Exercise prompt. Determine how many lines below contain the word "down", then write that number by itself.

[Start of Attachment]

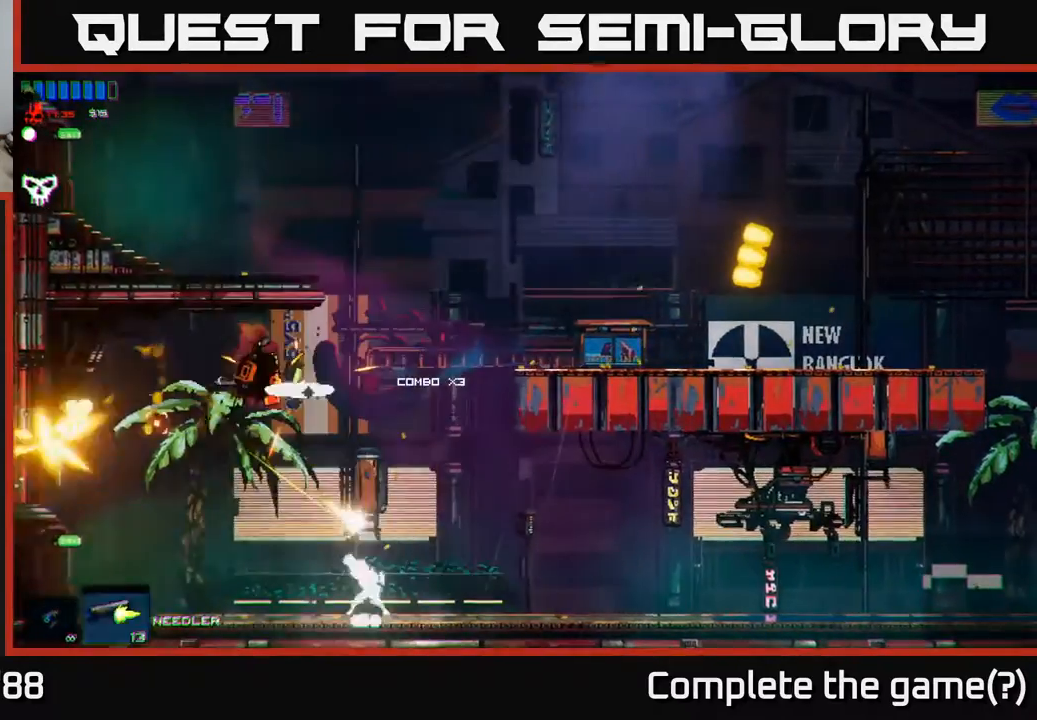
{"buttons": [], "left_stick": "up-left", "right_stick": "center", "events": [[17, "left_stick", "center"], [50, "right_stick", "up"], [200, "left_stick", "left"], [200, "right_stick", "center"], [367, "A", "down"], [383, "left_stick", "up-left"], [483, "A", "up"]]}
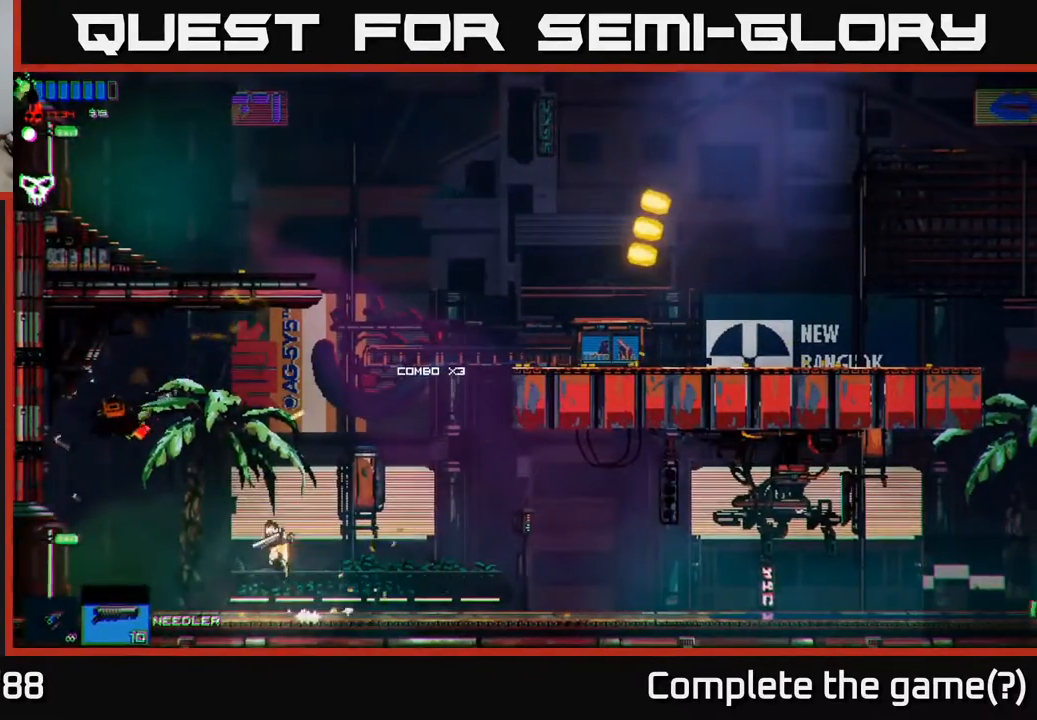
{"buttons": [], "left_stick": "right", "right_stick": "center", "events": [[83, "left_stick", "up-right"], [283, "left_stick", "right"]]}
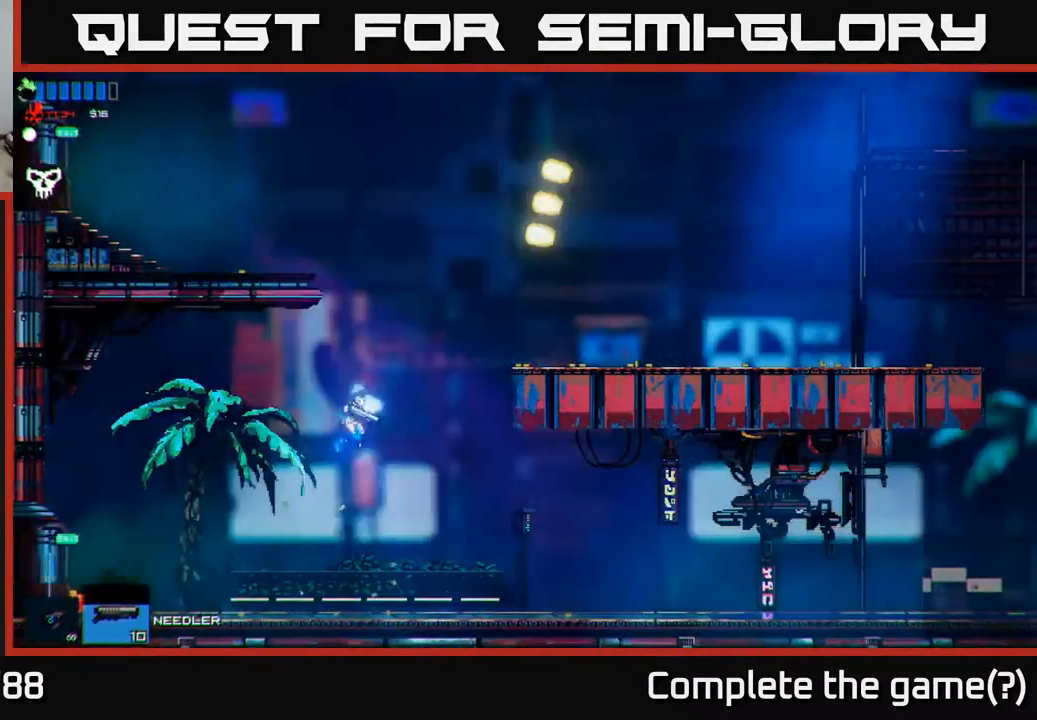
{"buttons": [], "left_stick": "right", "right_stick": "center", "events": [[17, "Y", "down"], [83, "Y", "up"]]}
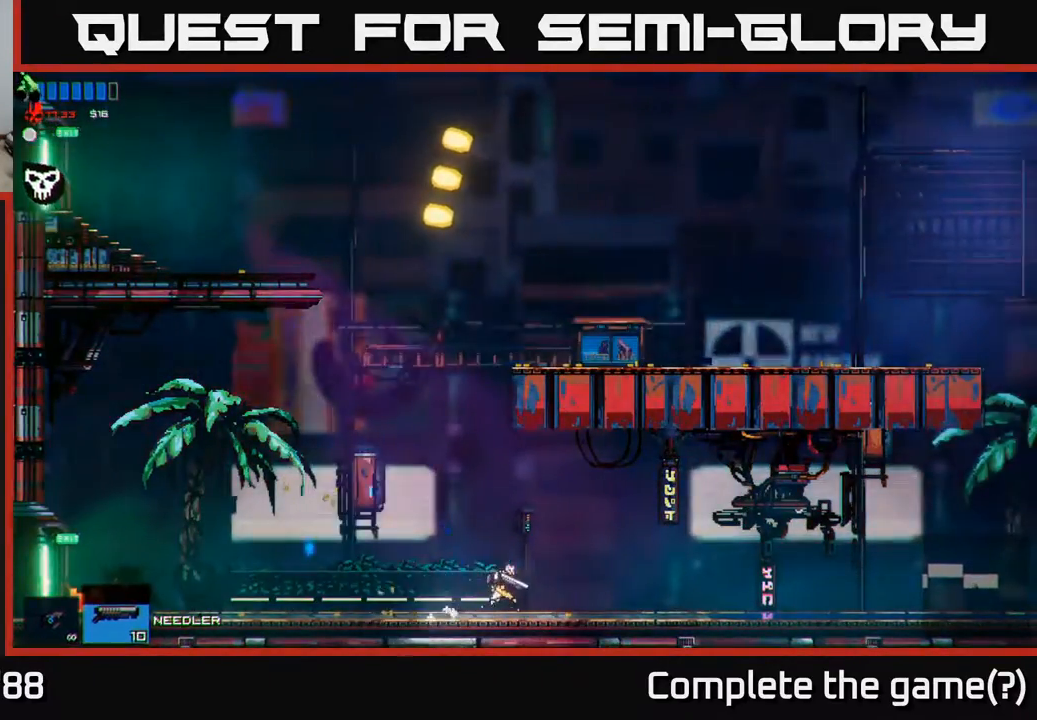
{"buttons": [], "left_stick": "right", "right_stick": "center", "events": [[233, "R2", "down"], [283, "R2", "up"]]}
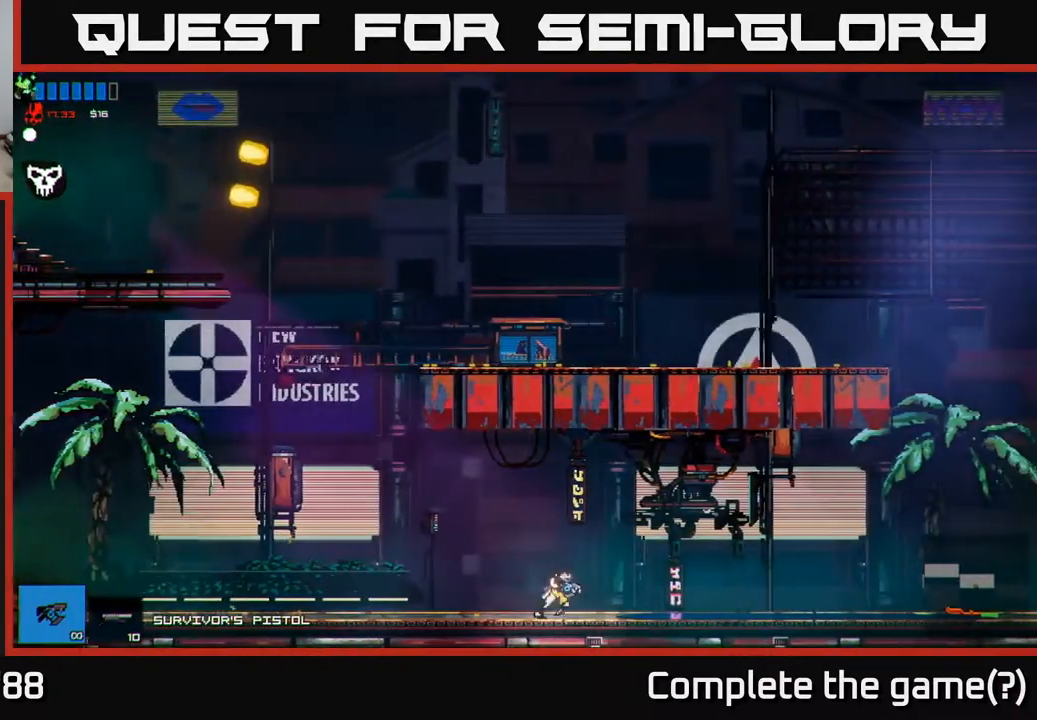
{"buttons": [], "left_stick": "right", "right_stick": "center", "events": []}
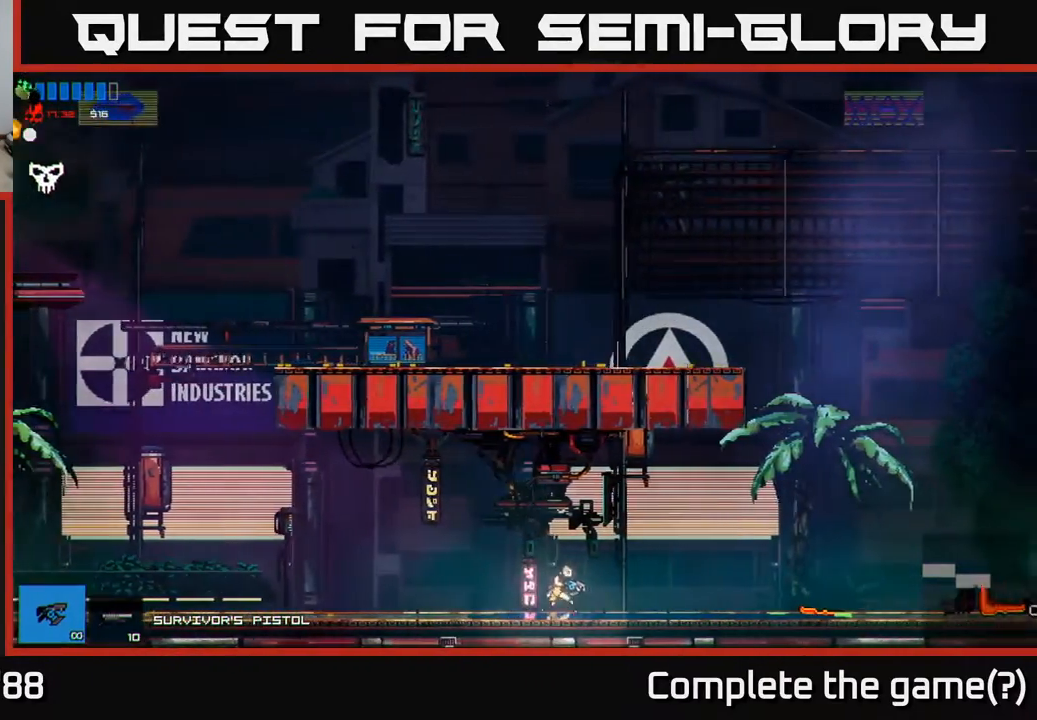
{"buttons": [], "left_stick": "right", "right_stick": "center", "events": [[233, "R1", "down"], [317, "R1", "up"]]}
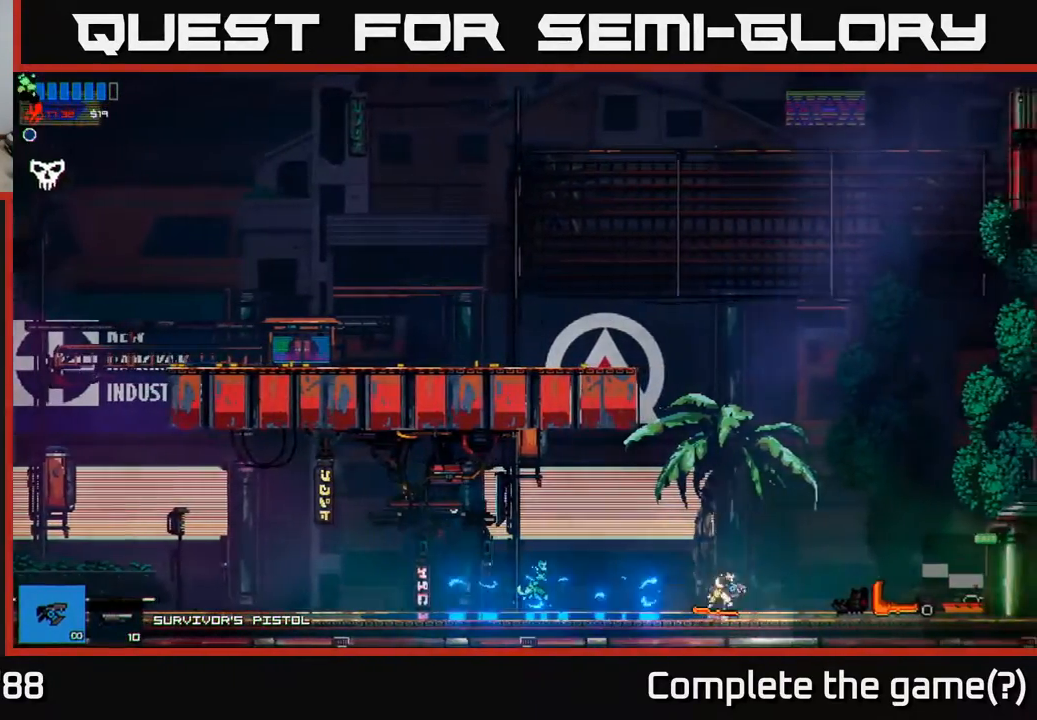
{"buttons": [], "left_stick": "right", "right_stick": "center", "events": []}
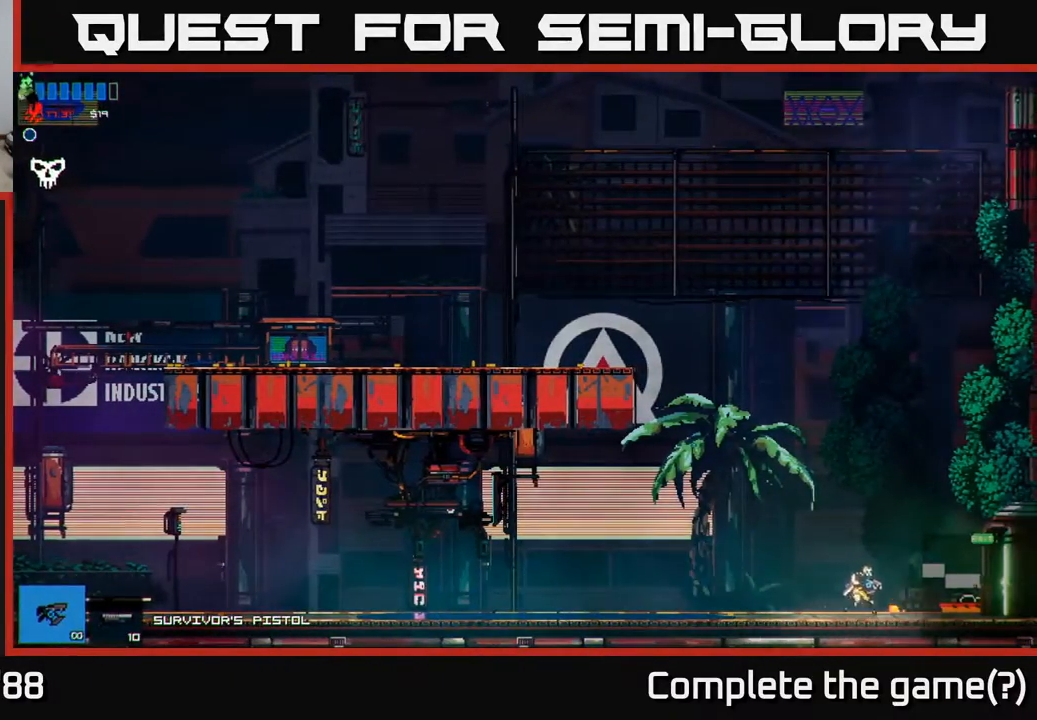
{"buttons": [], "left_stick": "right", "right_stick": "center", "events": []}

[End of Attachment]

Task solution. 4